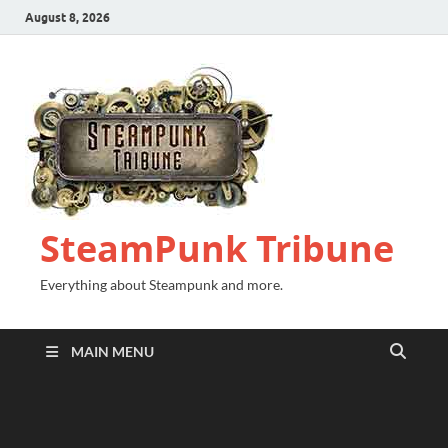
August 8, 2026
SteamPunk Tribune
Everything about Steampunk and more.
MAIN MENU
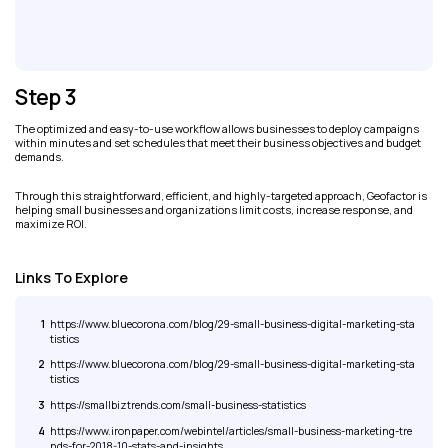
Step 3
The optimized and easy-to-use workflow allows businesses to deploy campaigns
within minutes and set schedules that meet their business objectives and budget
demands.
Through this straightforward, efficient, and highly-targeted approach, Geofactor is
helping small businesses and organizations limit costs, increase response, and
maximize ROI.
Links To Explore
1
https://www.bluecorona.com/blog/29-small-business-digital-marketing-sta
tistics
2
https://www.bluecorona.com/blog/29-small-business-digital-marketing-sta
tistics
3
https://smallbiztrends.com/small-business-statistics
4
https://www.ironpaper.com/webintel/articles/small-business-marketing-tre
nds-for-2018-10-stats-and-insights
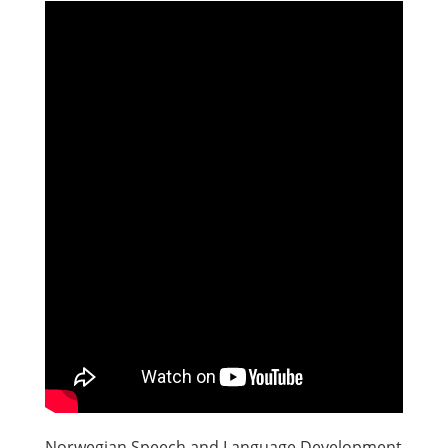
Norwegian Speech and Language Development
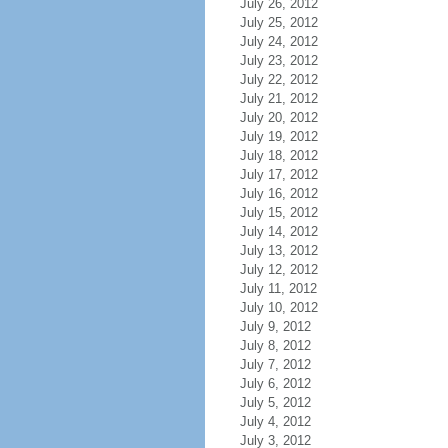
July 26, 2012
July 25, 2012
July 24, 2012
July 23, 2012
July 22, 2012
July 21, 2012
July 20, 2012
July 19, 2012
July 18, 2012
July 17, 2012
July 16, 2012
July 15, 2012
July 14, 2012
July 13, 2012
July 12, 2012
July 11, 2012
July 10, 2012
July 9, 2012
July 8, 2012
July 7, 2012
July 6, 2012
July 5, 2012
July 4, 2012
July 3, 2012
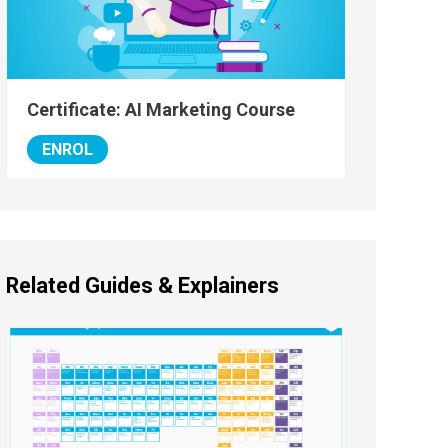
Certificate: AI Marketing Course
ENROL
Related Guides & Explainers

__Activity__
Where the line with "July 23, 2012" appears, begin there and transcribe exactly through the last line of the data, leaving all pictures aside.

__Completed task__
July 23, 2012
July 22, 2012
July 21, 2012
July 20, 2012
July 19, 2012
July 18, 2012
July 17, 2012
July 16, 2012
July 15, 2012
July 14, 2012
July 13, 2012
July 12, 2012
July 11, 2012
July 10, 2012
July 9, 2012
July 8, 2012
July 7, 2012
July 6, 2012
July 5, 2012
July 4, 2012
July 3, 2012
Certificate: AI Marketing Course
ENROL
Related Guides & Explainers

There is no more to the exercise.